Advantages of Unsecured Auto Loans
No Collateral Assets: The car is less likely to be repossessed if you fail to repay your loan, which you might want if you are buying the car as a gift for someone. However, this does not mean that there are no consequences if you default on your loan; your credit score will likely take a hit, and you could face harsh legal proceedings that could result in strict mandates forcing you to repay the debt (plus the lender’s legal costs) through various means (for example, restitution of salaries or the forced sale of assets).
Lower interest rate than a personal loan: Although your interest rate is higher than a secured auto loan, unsecured auto loans generally have lower interest rates than unsecured personal loans.
Borrowing flexibility: With an unsecured car loan, you can usually borrow as much as you want, as long as you can afford it. This means that your loan could cover the cost of your car, any other car-related costs (registration, insurance, etc.).
Disadvantages of Unsecured Auto Loans
Higher interest rate than secured auto loans: As we mentioned, since unsecured auto loans are riskier, this will likely be reflected in your interest rate. You will likely pay more interest on your loan than if you had taken out a secured car loan.
Stricter eligibility criteria: Again, due to their higher risk, the eligibility criteria for unsecured auto loans are usually much stricter and you will likely need a good credit rating.
Potential legal action: If you fail to repay your unsecured auto loan, you won’t lose your car, but you could be subject to legal action. Your information could be given to a debt collection agency, or they could take civil action to get money owed to them. But that’s only if you fail to repay your loan.

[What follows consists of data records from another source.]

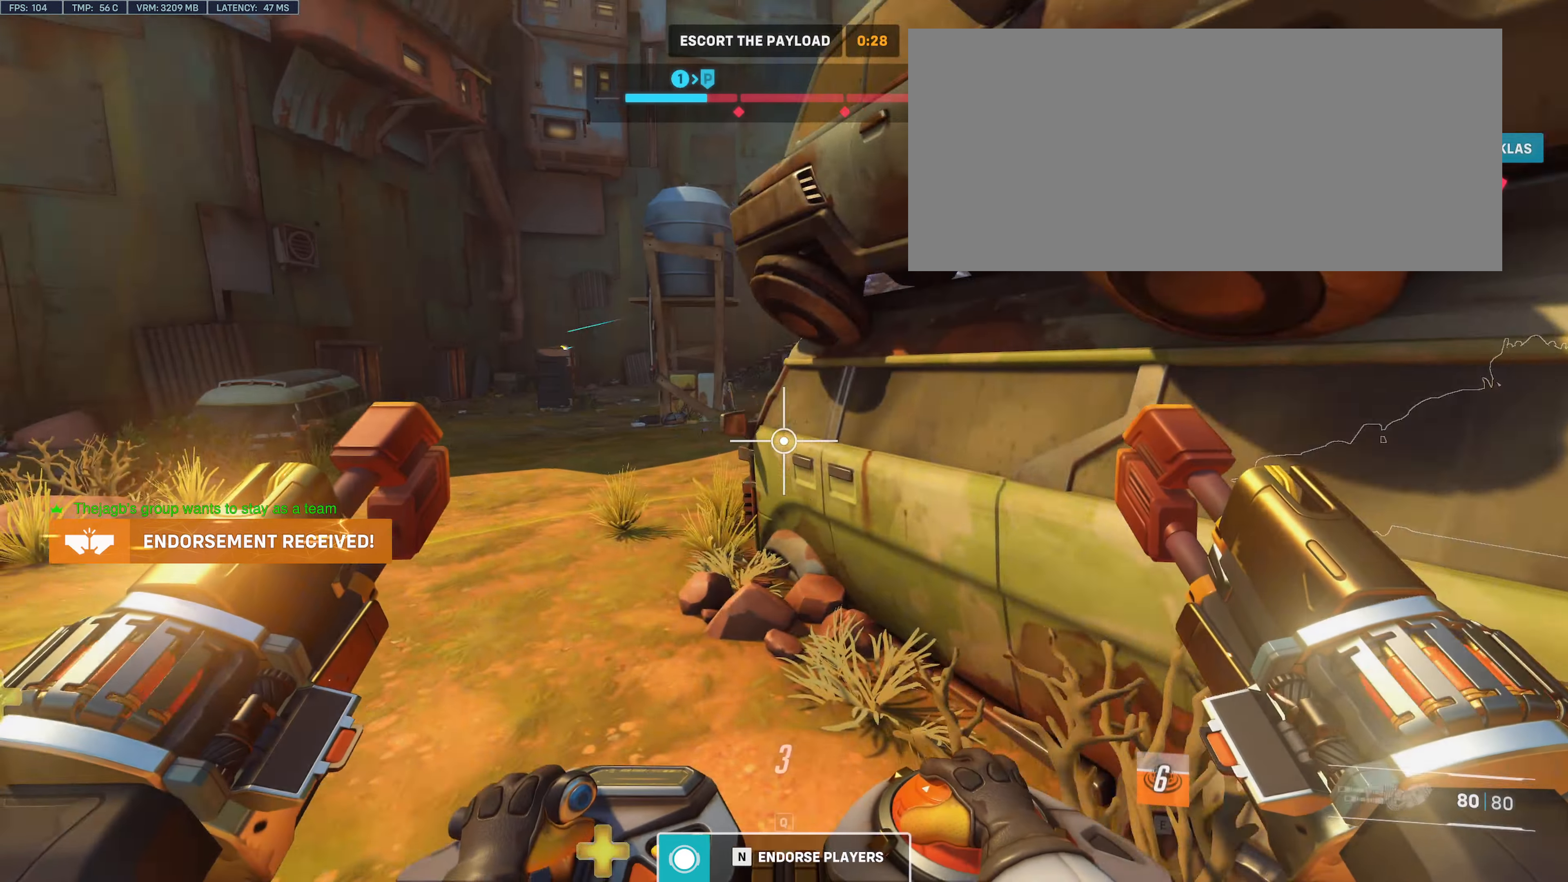
Gameplay with keyboard and mouse; each line is a JSON object with the keys and mouse buttons held at the frame after it. "events" lists presses ("down") and releases ("up") of "a", "alt", "ctrl", "d", "e", "f", "q", "r", "s", "shift", "space", "w", "mouse_left", "mouse_wheel", "mouse_right", "mouse_mb4" and "mouse_mb5" between this image and that frame as [ms after this image, input, new state], when the widget could be followed in between. "mouse_left", "mouse_wheel", "mouse_right", "mouse_mb4", "mouse_mb5" = the "left", "wheel", "right", "mb4", "mb5" buttons of the "mouse" list. No other keys are recorded. "wheel" means that the mouse wheel is clicked or scrolled. Mouse movement is not recorded.
{"keys": [], "mouse": [], "events": []}
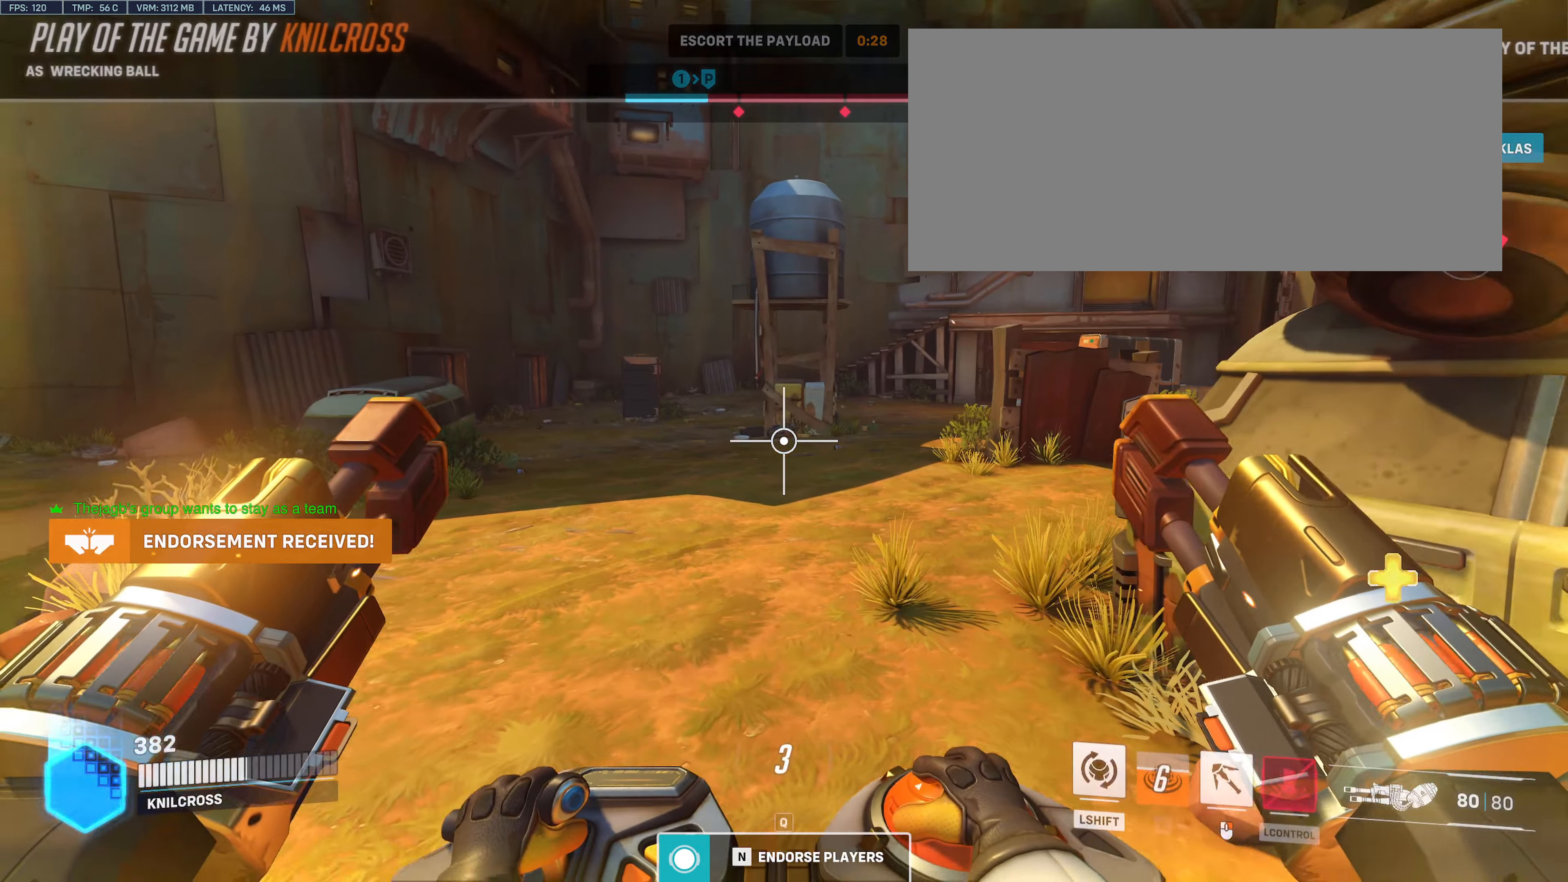
{"keys": [], "mouse": [], "events": []}
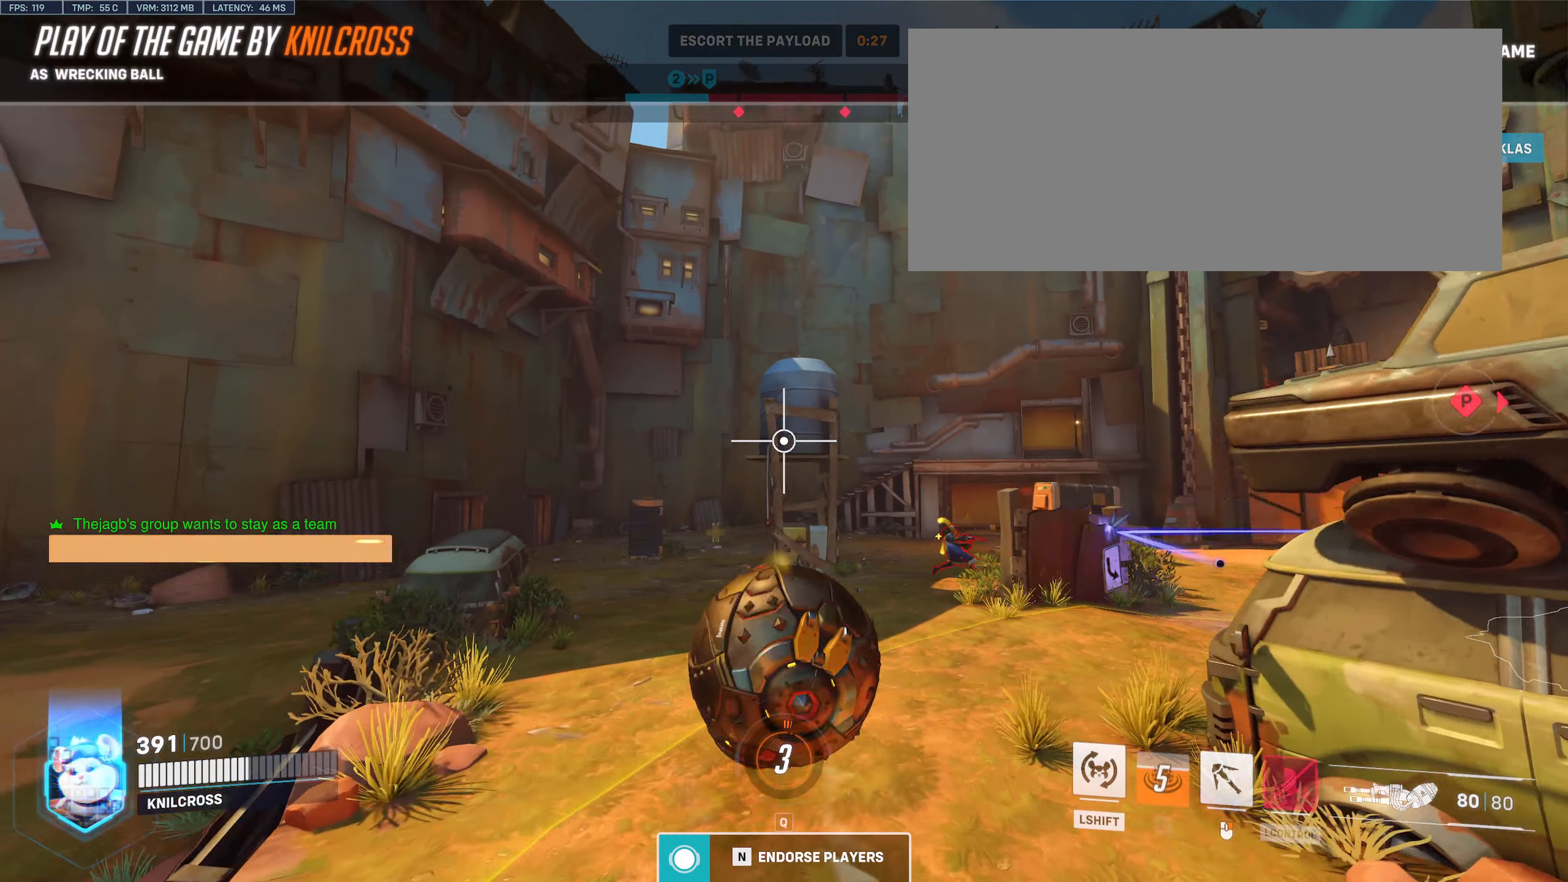
{"keys": [], "mouse": [], "events": []}
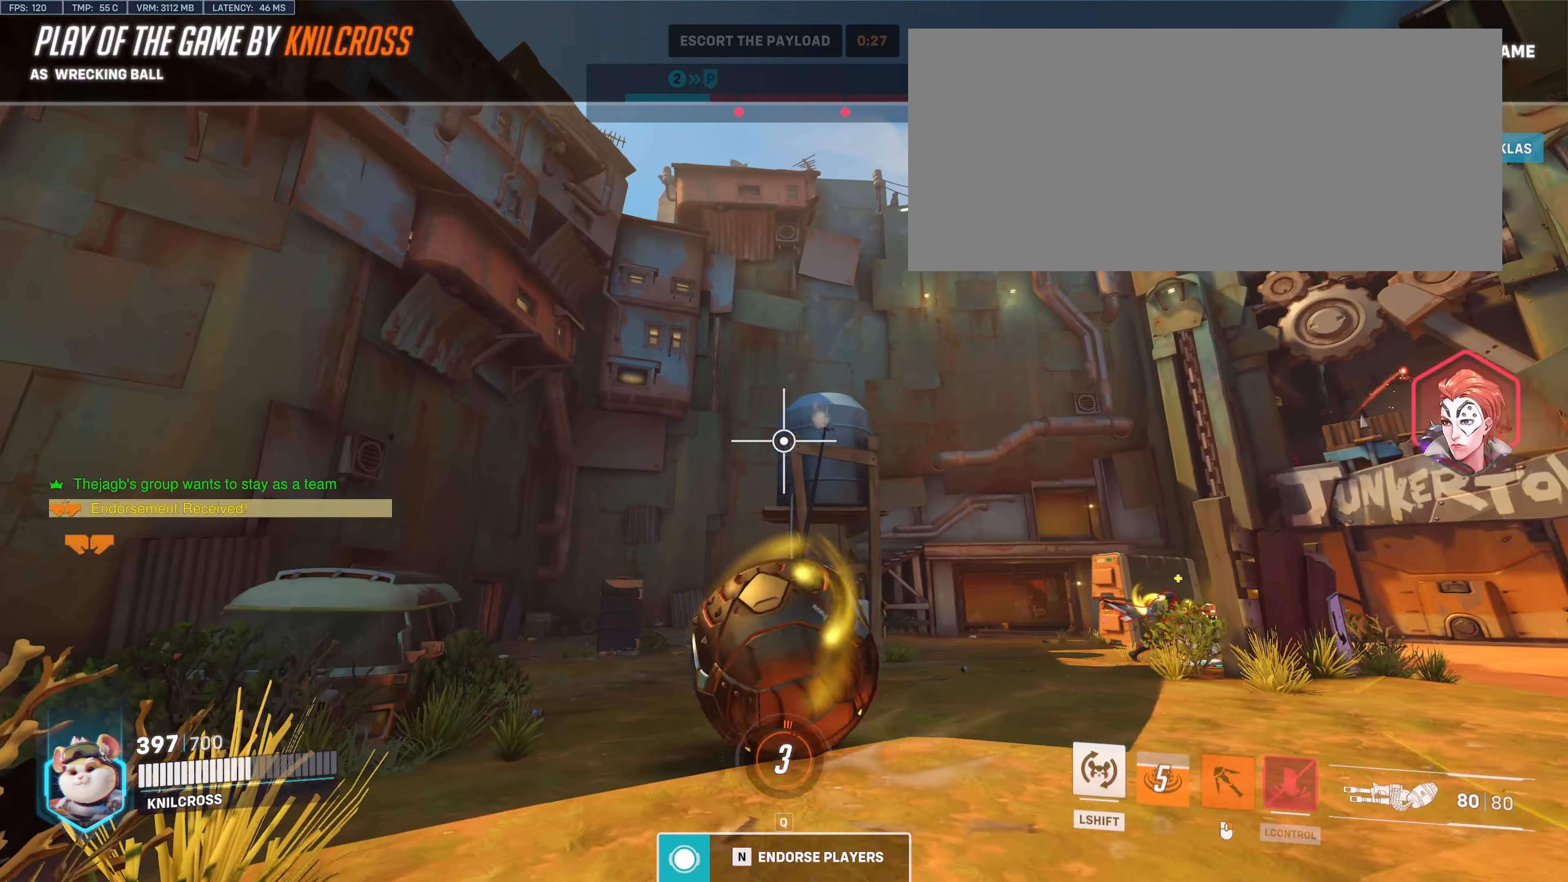
{"keys": [], "mouse": [], "events": []}
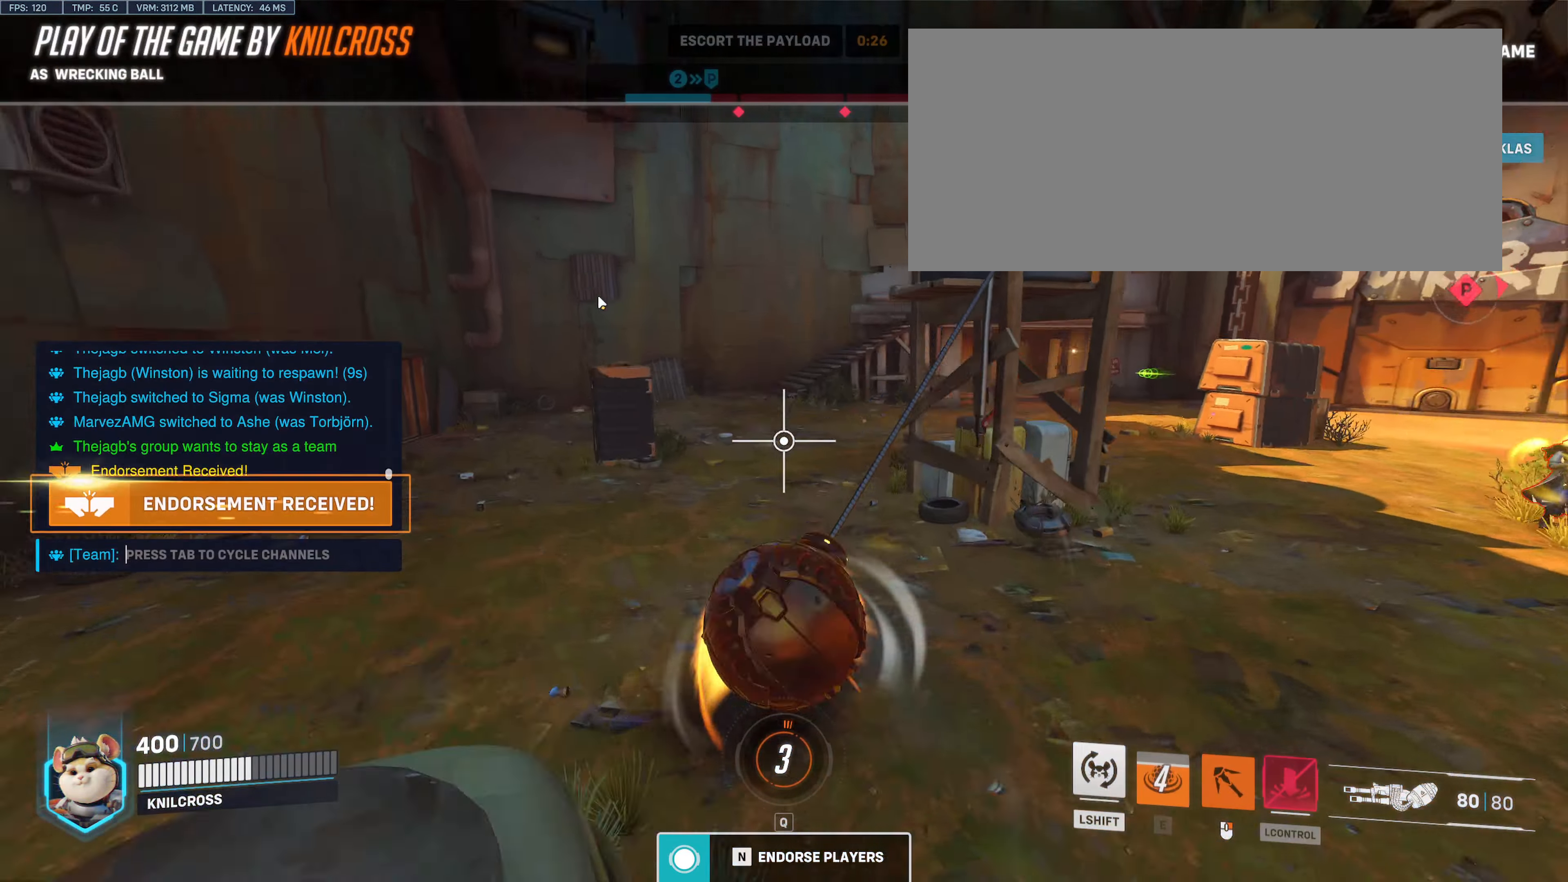
{"keys": [], "mouse": [], "events": []}
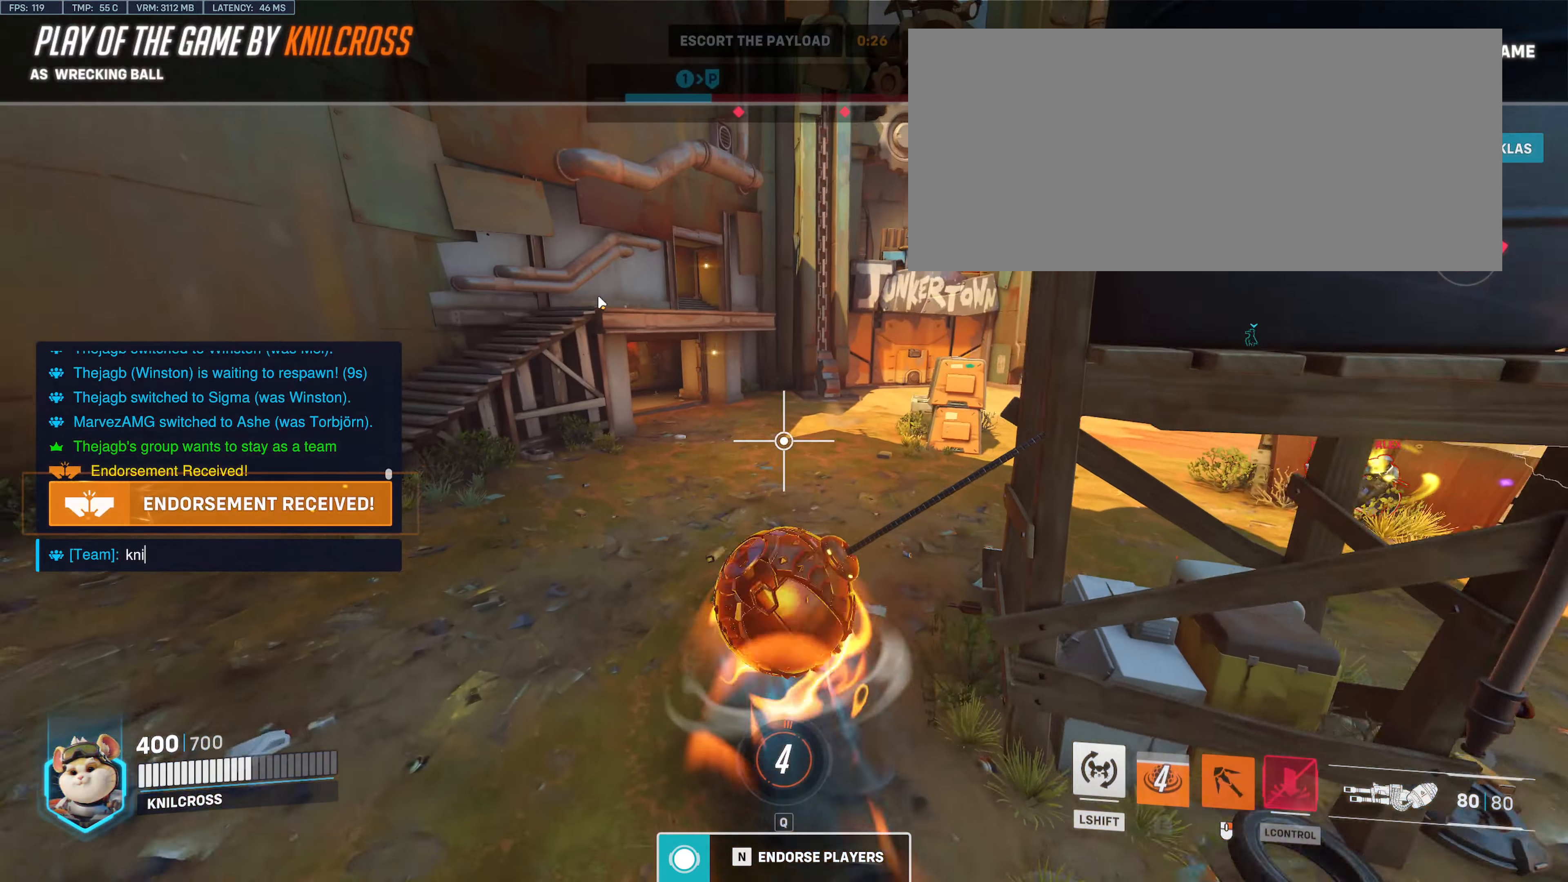
{"keys": ["space"], "mouse": [], "events": [[417, "space", "down"]]}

How to Compare Unsecured Auto Loans
When considering your options, while they may be slim, there are always ways to compare and choose the best unsecured car loan for you.
There are a few things you should pay attention to when comparing unsecured loans.
You should compare the interest rates available on car loans, as well as the type of interest rate (fixed or variable). This can greatly influence the amount you end up paying back in interest charges. Finding a competitive rate may depend on the quality of your credit score, the amount you are looking to borrow, and the lender.
In addition to interest rates, comparison rates should also be carefully considered. The comparison rate reflects the interest rate plus other fees and charges, so you can get a better idea of how much you’ll end up paying back overall. Other fees and charges may include monthly fees, setup fees, etc.
term of the loan
You should also consider the term of the loan, as this can affect how much you pay back in interest. In general, the longer the term of the loan, the lower the monthly repayments. However, while the repayment amounts may be smaller, they add up over time and usually mean you pay more interest. If you want to save as much interest as possible, a short-term unsecured car loan may be suitable. If you can’t afford these monthly repayments, you may need a longer term agreement.
You should also consider whether you will repay your loan monthly or fortnightly, as this may affect the interest charged. If you pay monthly, that equals 12 months of repayments. But if you pay fortnightly, that’s 13 months of repayments (as long as the repayments are exactly half the monthly repayments – some lenders calculate this differently). So paying fortnightly rather than monthly can allow you to pay off your loan faster and with less interest.